MOFA deputy spokesman James Chang (章計平) said that as of yesterday, the government had received much more than US$500,000 in donations from the international community, adding that more was still being tallied.
So far, 50 countries have expressed condolences and willingness to lend a helping hand if needed, he said.
Earlier yesterday, while inspecting Matou Township (麻豆) in Tainan County, President Ma Ying-jeou (馬英九) denied that his government had rejected international aid, saying that Taiwan welcomed assistance from the international community.
“So far the US, Japan, Singapore and the mainland have donated money, and we have accepted it with pleasure,” Ma said in response to media queries about MOFA’s rejection of aid.
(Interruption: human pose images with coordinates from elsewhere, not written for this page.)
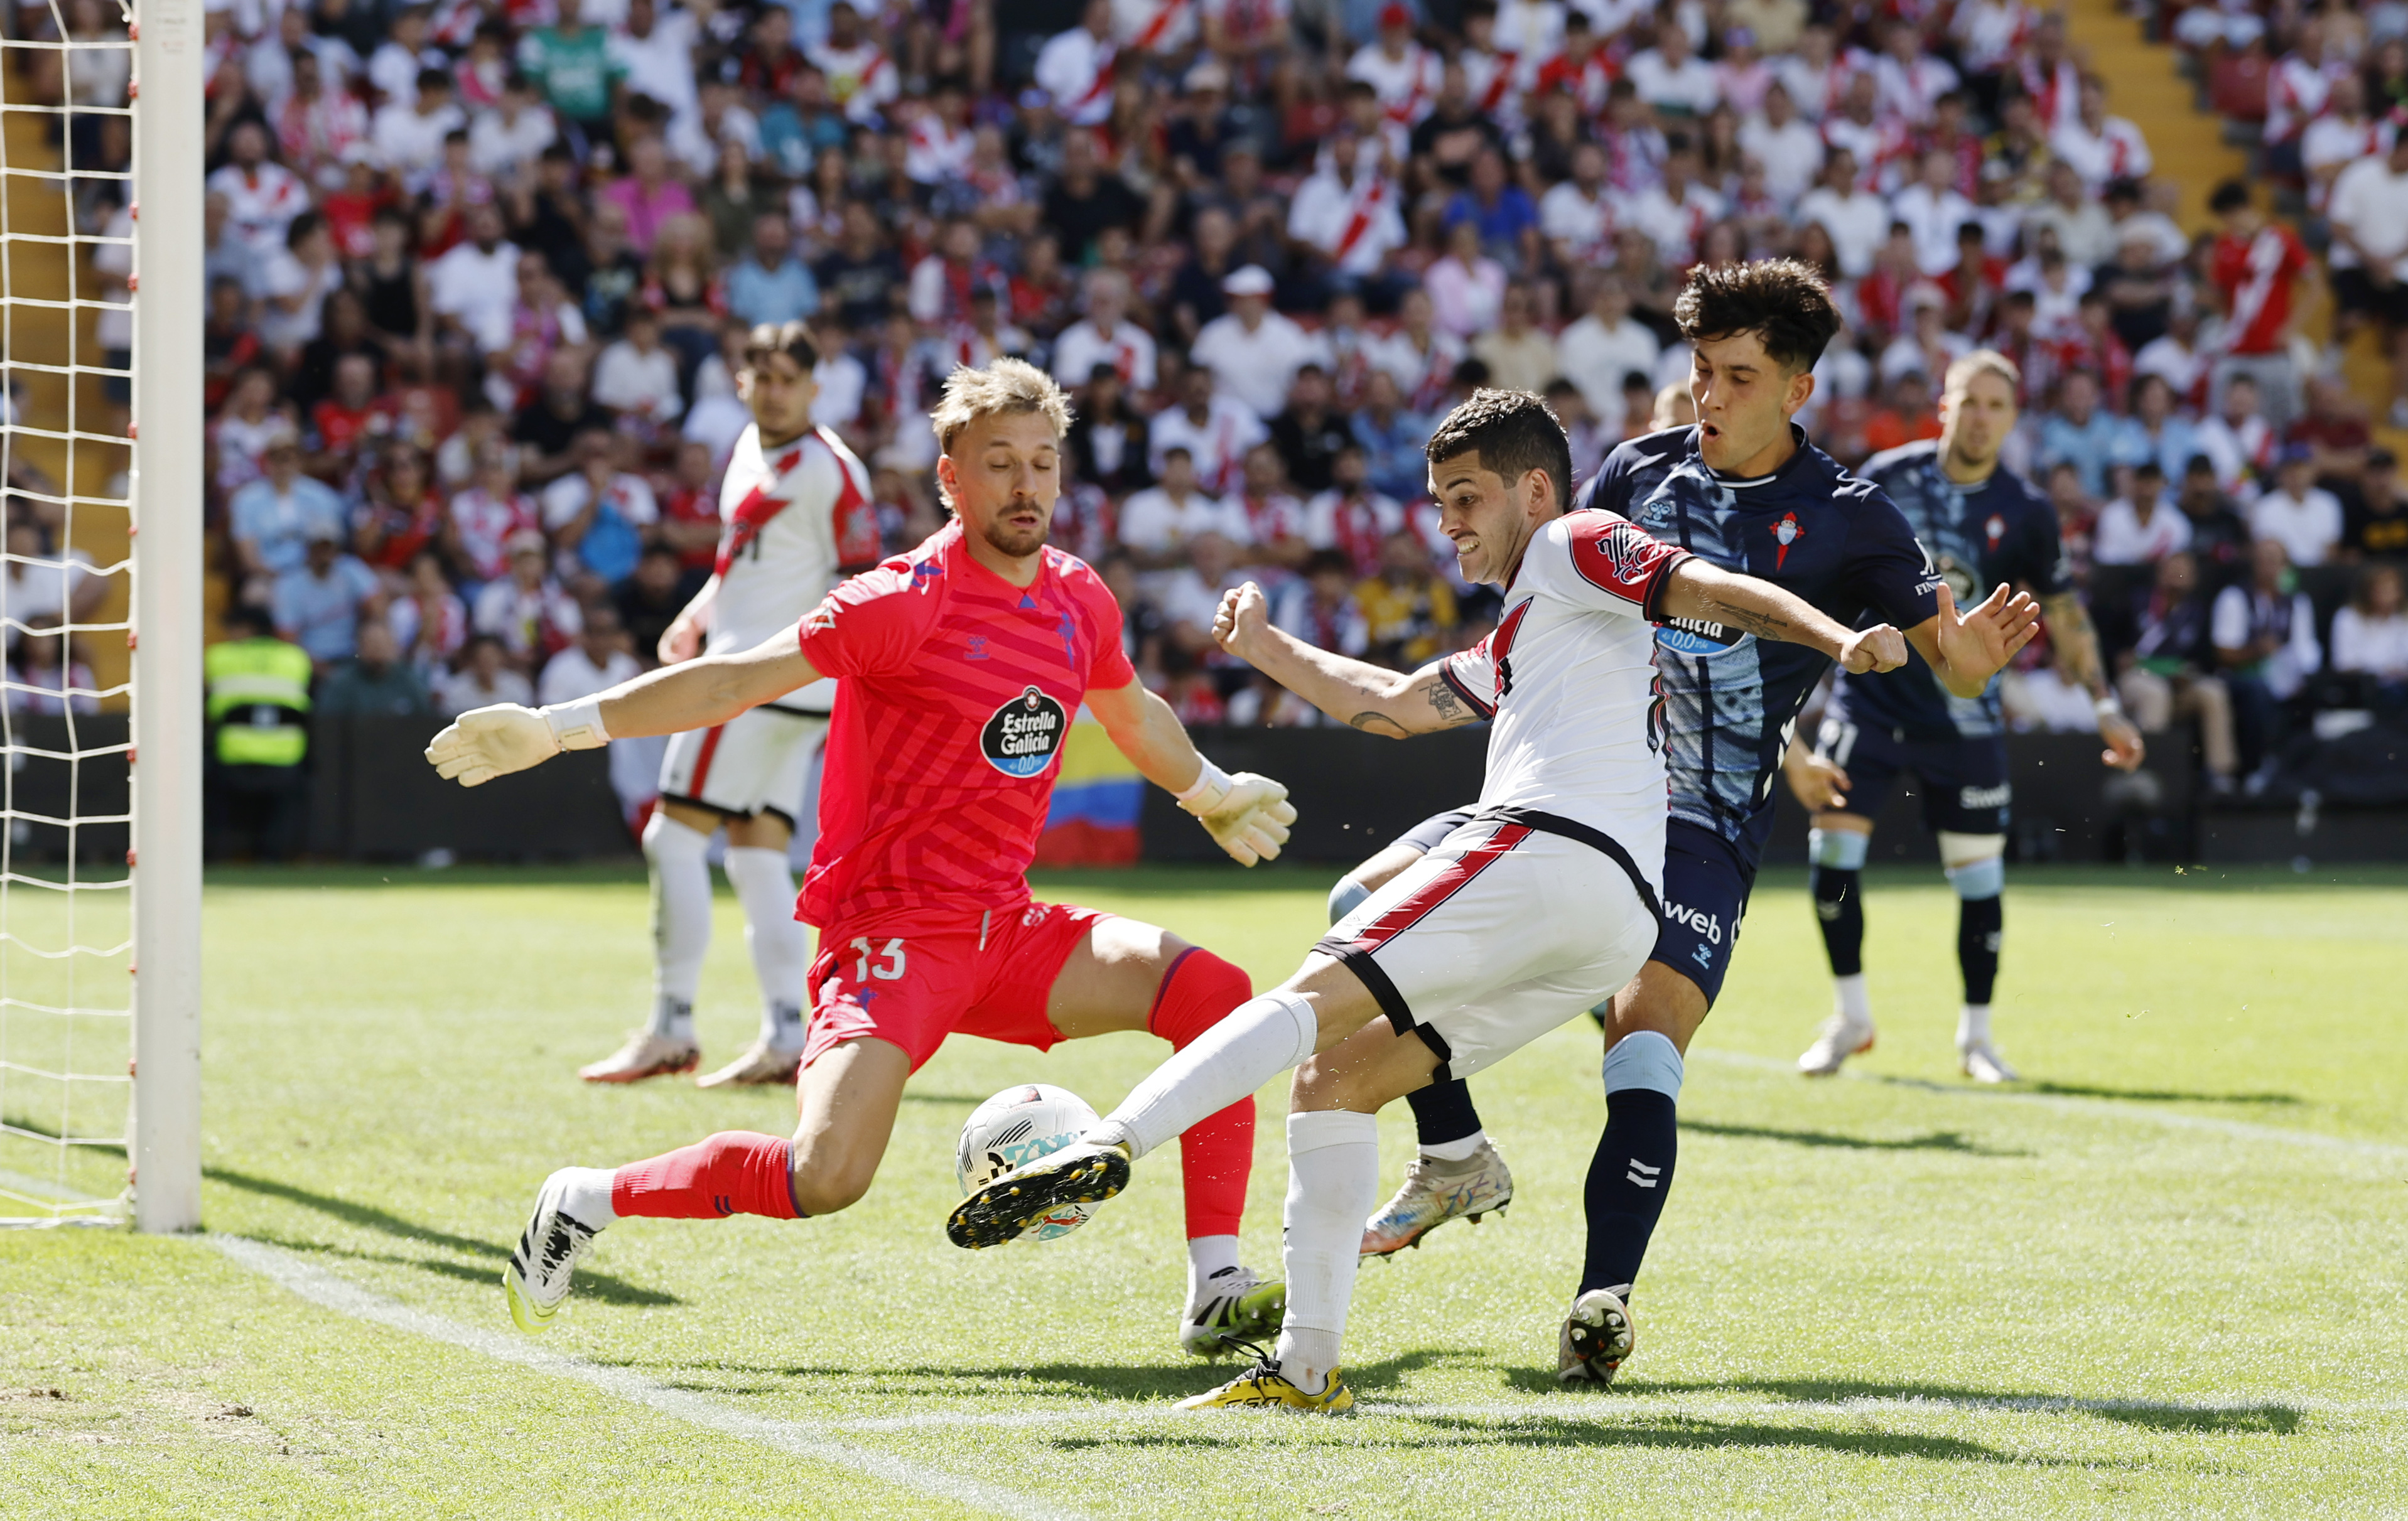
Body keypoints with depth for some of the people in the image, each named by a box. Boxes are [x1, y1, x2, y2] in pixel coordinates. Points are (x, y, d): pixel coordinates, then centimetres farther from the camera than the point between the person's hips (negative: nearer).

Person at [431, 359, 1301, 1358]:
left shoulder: (1079, 600, 8)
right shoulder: (907, 603, -13)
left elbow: (1132, 715, 31)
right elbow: (735, 681, -15)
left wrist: (1211, 791, 46)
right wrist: (558, 729, -22)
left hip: (1007, 929, 7)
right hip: (891, 927, -7)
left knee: (1211, 993, -8)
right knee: (826, 1179, -25)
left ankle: (1216, 1293, -5)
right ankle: (588, 1201, -3)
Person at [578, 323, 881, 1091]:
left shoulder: (828, 470, -13)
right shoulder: (751, 448, 14)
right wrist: (697, 617, 14)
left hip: (775, 683, -9)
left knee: (674, 838, -7)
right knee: (757, 854, 7)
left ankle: (670, 1030, -3)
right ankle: (784, 1041, 6)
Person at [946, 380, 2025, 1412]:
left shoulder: (1574, 547, 10)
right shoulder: (1514, 641, 37)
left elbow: (1712, 592, -4)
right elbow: (1395, 704, 44)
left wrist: (1841, 639, -20)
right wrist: (1268, 651, 37)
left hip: (1549, 851, -9)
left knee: (1314, 1000, -19)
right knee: (1335, 1079, 9)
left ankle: (1106, 1148, -35)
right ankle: (1307, 1365, 0)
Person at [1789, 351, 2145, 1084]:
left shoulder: (2025, 513, -4)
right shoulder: (1887, 479, -5)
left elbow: (2064, 611, 9)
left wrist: (2105, 706, 4)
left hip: (1962, 713, 0)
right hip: (1870, 694, 0)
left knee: (1979, 871, -1)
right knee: (1833, 845, -10)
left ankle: (1976, 1036, 16)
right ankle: (1850, 1017, 8)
Legislators across party lines yesterday supported the government’s call for foreign aid.
“Which is more important now, saving lives or [saving the government’s] face? Everyone knows perfectly well that saving lives is the first priority,” Chinese Nationalist Party (KMT) Legislator Lo Shu-lei (羅淑蕾) said. “We should welcome all foreign aid that can help us speed up the process of disaster relief and rescue efforts.”
KMT Legislator Wu Ching-chih (吳清池) agreed, saying that the government should invite foreign rescue teams to help with the relief.
Democratic Progressive Party Legislator Huang Sue-ying (黃淑英) said accepting foreign aid was necessary because the government was “obviously incompetent” in disaster relief.